Fiji–Malaysia relations

Diplomatic mission
- Fijian High Commission, Kuala Lumpur: Malaysian High Commission, Suva

Envoy
- High Commissioner Kolinio Gata Takali: High Commissioner Ilham Tuah Illias

= Fiji–Malaysia relations =

Fiji–Malaysia relations refers to bilateral foreign relations between Fiji and Malaysia. Fiji has a high commission in Kuala Lumpur, which is also accredited to Brunei, the Philippines and Singapore, and Malaysia has a high commission in Suva.

== History ==
Both countries were part of the British Empire and have long-standing relations due to many Fijian soldiers serving in Peninsular Malaysia during the Malayan Emergency from 1952 to 1956. In 1971, the first Prime Minister of Fiji, Ratu Sir Kamisese Mara, visited Malaysia then diplomatic relations were established in 1977. The Malaysian High Commission in Suva was established in 1984 while the Fijian High Commission in Kuala Lumpur been established in 1988.

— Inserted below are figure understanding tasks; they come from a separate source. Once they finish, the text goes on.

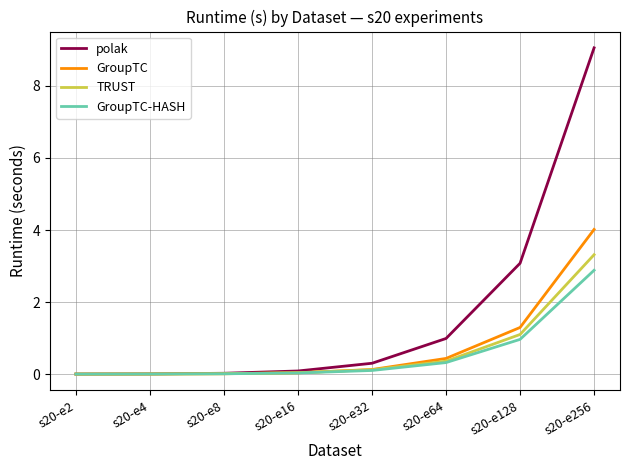

Where is TRUST nearest to the value 1?

s20-e128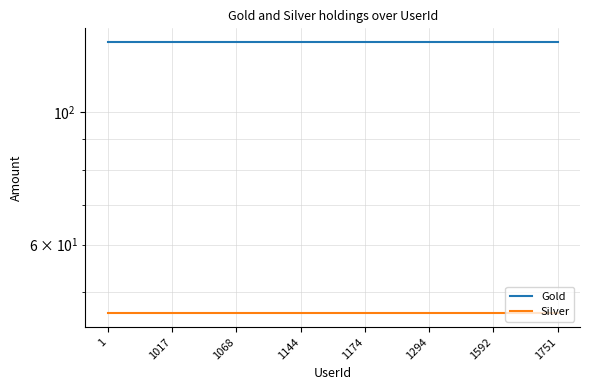

The value of Silver at 1174 is 30. True or false?

False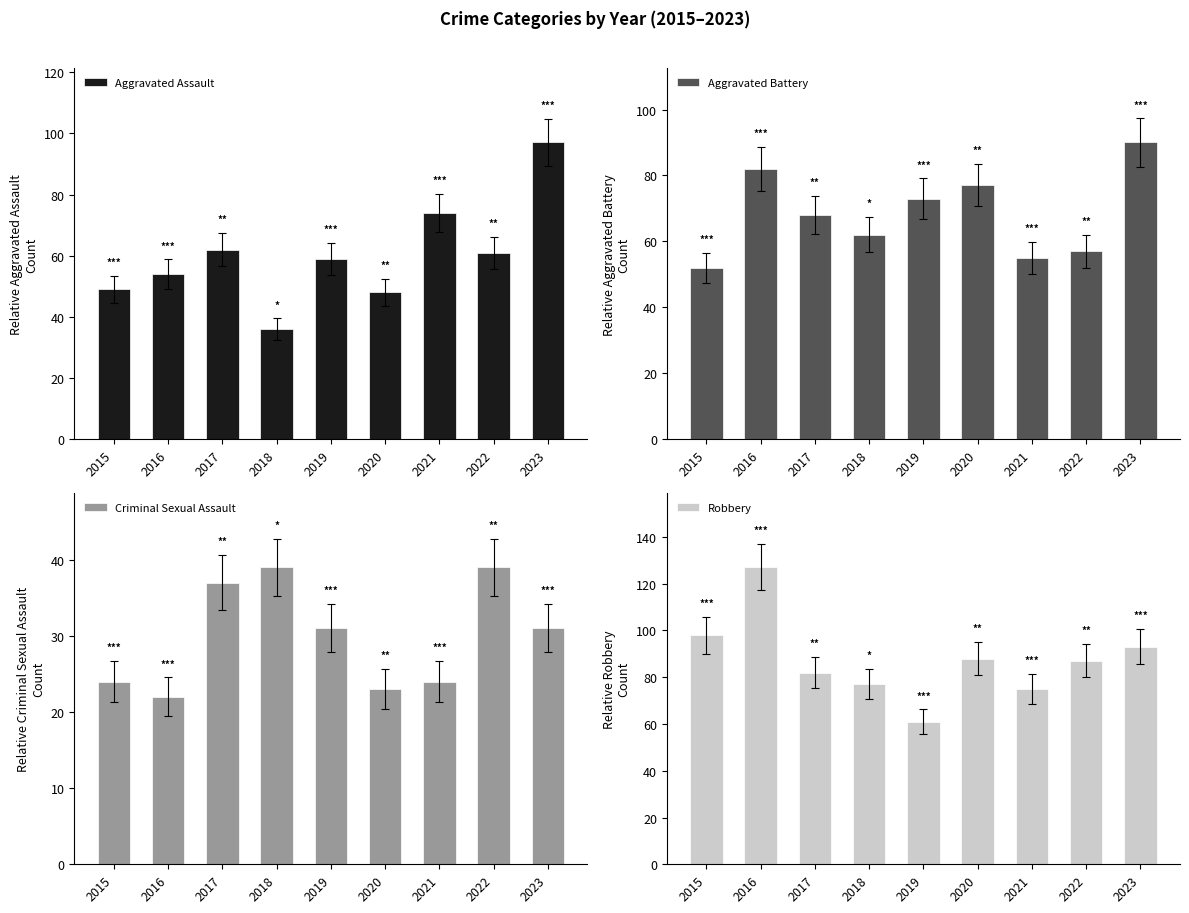

At which label is Aggravated Battery closest to 71?

2019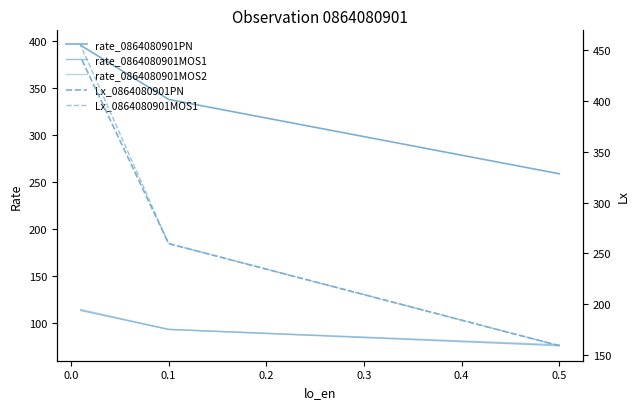

What is the difference between the second highest and minimum values in the rate_0864080901MOS1 series?

17.3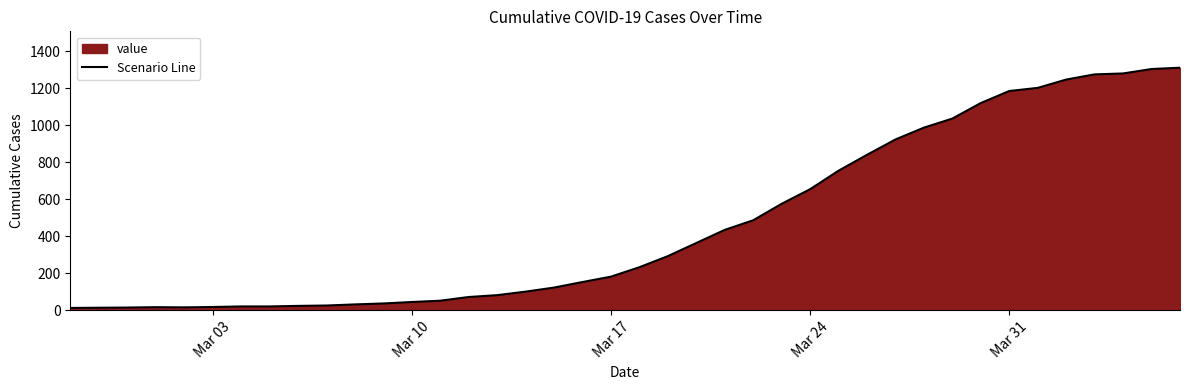

What is the maximum value shown in the chart?

1312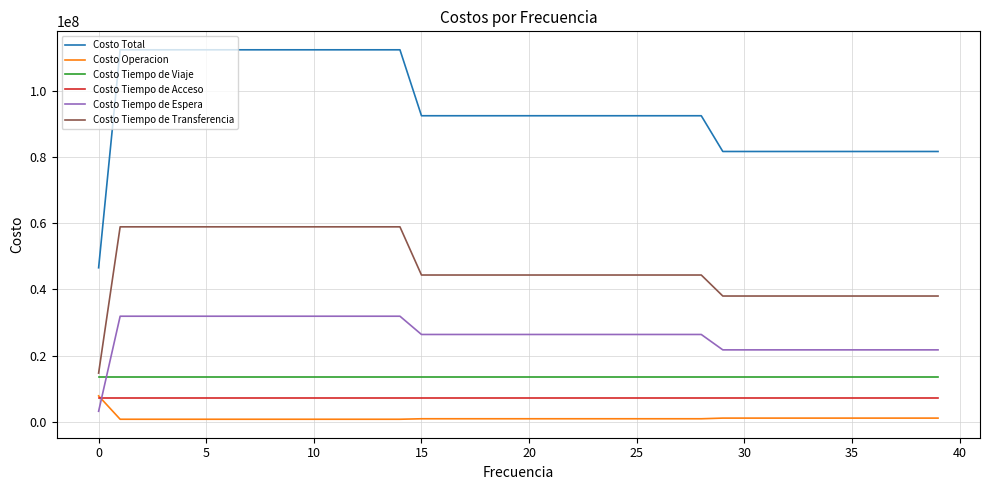

Which series has the largest range (max minus min)?

Costo Total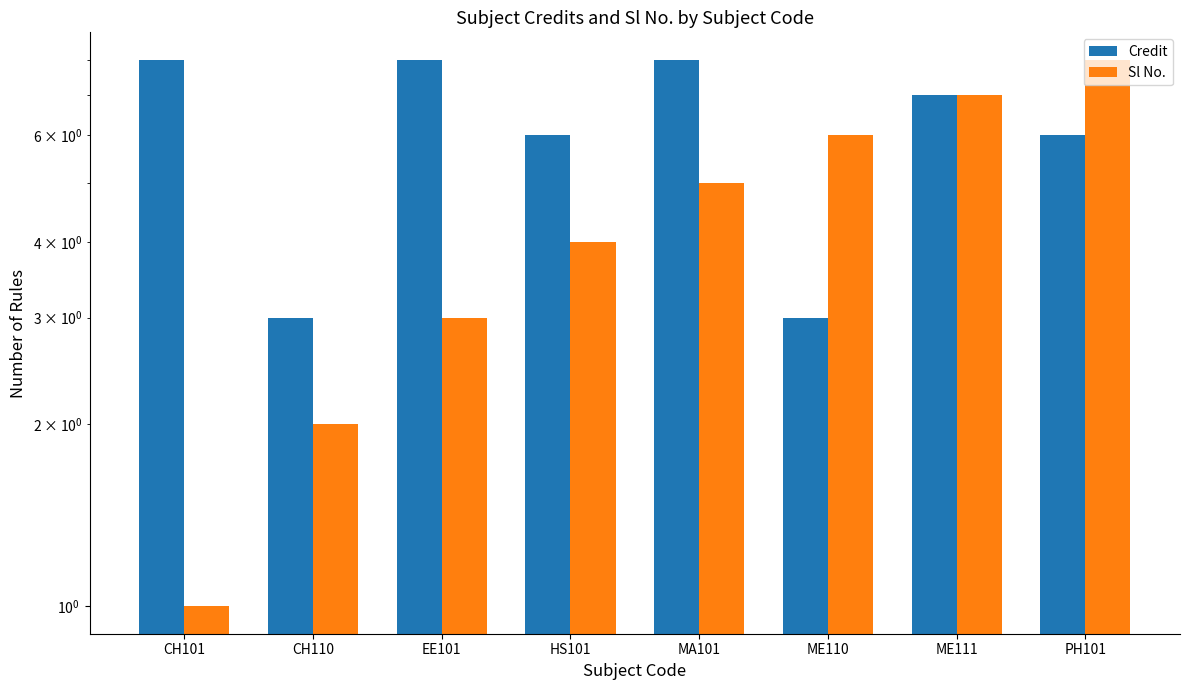

What is the label of the 5th bar from the left?

MA101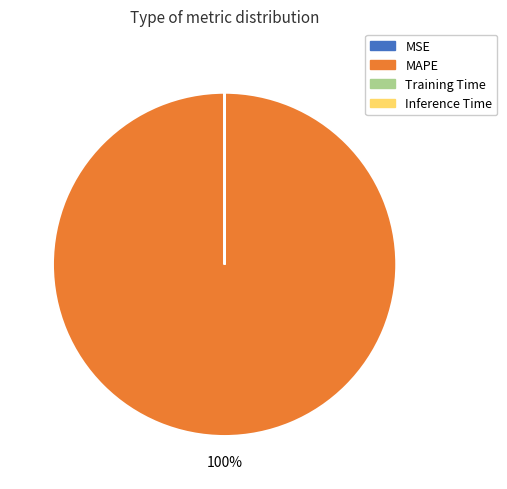

To the nearest percent, what is the difference between the largest and smallest slice percentages?

100%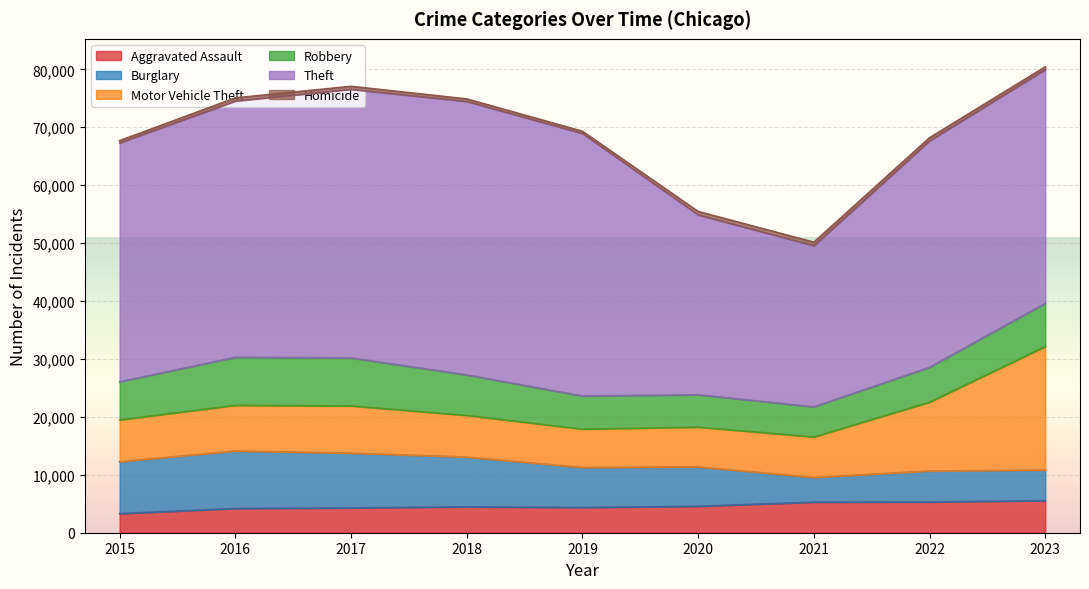

Reading left to right, list all the values displayed in this chart.

Aggravated Assault: 3297	4179	4288	4468	4353	4567	5277	5304	5538
Burglary: 8963	9936	9451	8598	6917	6795	4270	5354	5278
Motor Vehicle Theft: 7218	7885	8153	7189	6617	6867	6989	11884	21337
Robbery: 6573	8294	8288	6996	5718	5582	5198	6013	7454
Theft: 41259	44226	46368	47214	45325	31069	27822	39117	40371
Homicide: 373	547	514	425	379	579	598	521	457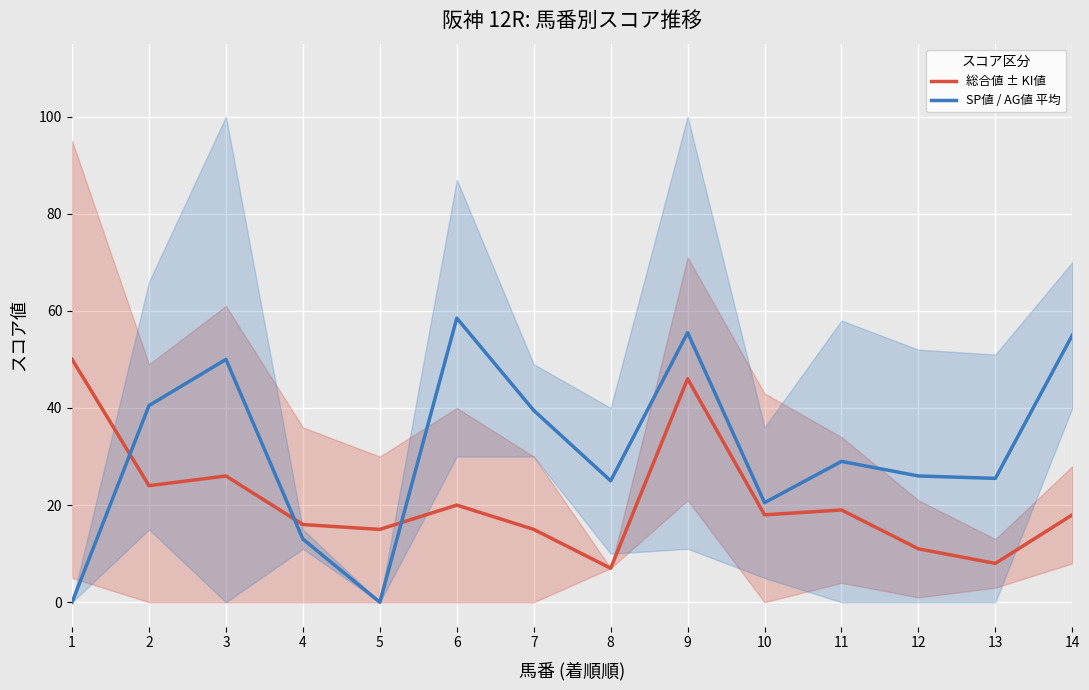

At 4, list the series in order from largest to smallest.

総合値 ± KI値, SP値 / AG値 平均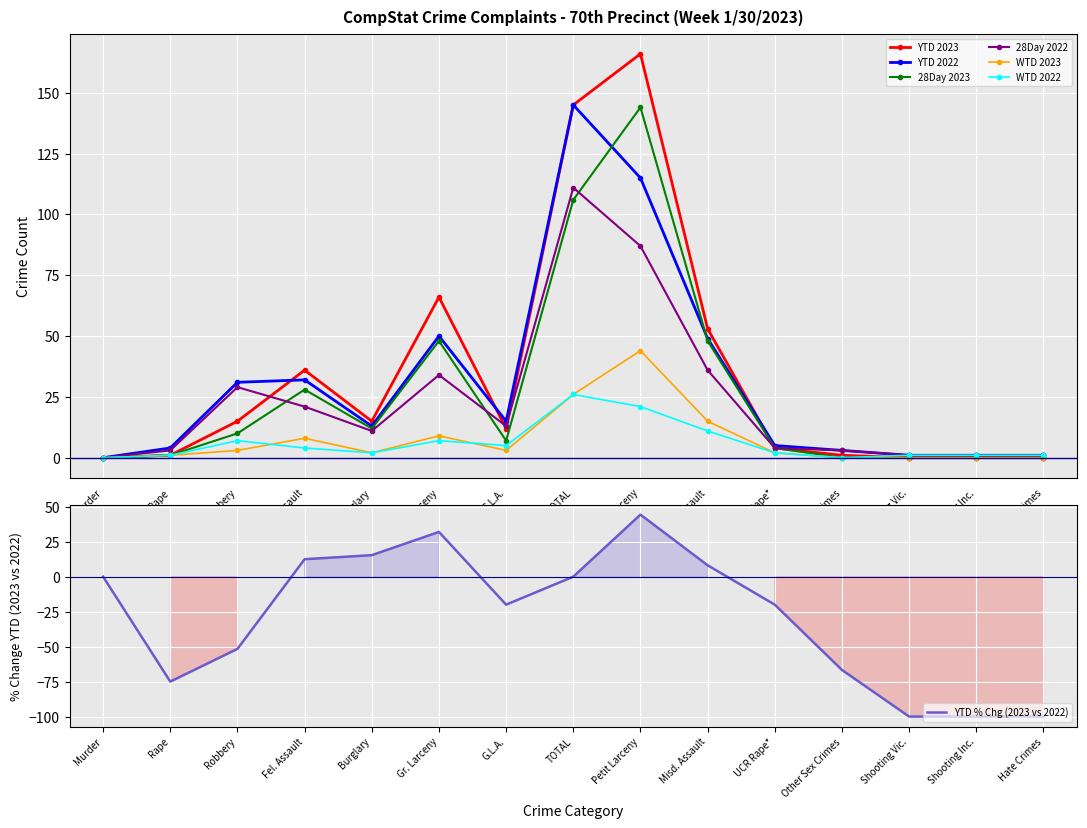

What is the total value across all series at Shooting Vic.?

3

== Economic and security relations ==
Fiji currently seeks technical assistance from Malaysia in the areas of agriculture, development of small medium enterprises, fisheries, forestry and to improving manufacturing base of Fiji. Fiji also seeks assistance on the renewable energy projects and infrastructural development. The country also considering marketing and promotion of Fiji products in Malaysia and the rest of Asia which is imperative on the tourism sector. There is also plan for a direct air link to Malaysia which would be benefits to boost to the Fijian tourism sector and both countries have a relations in military officers training, education, and air services. In 2011, a Fiji-Malaysia business council has been launched.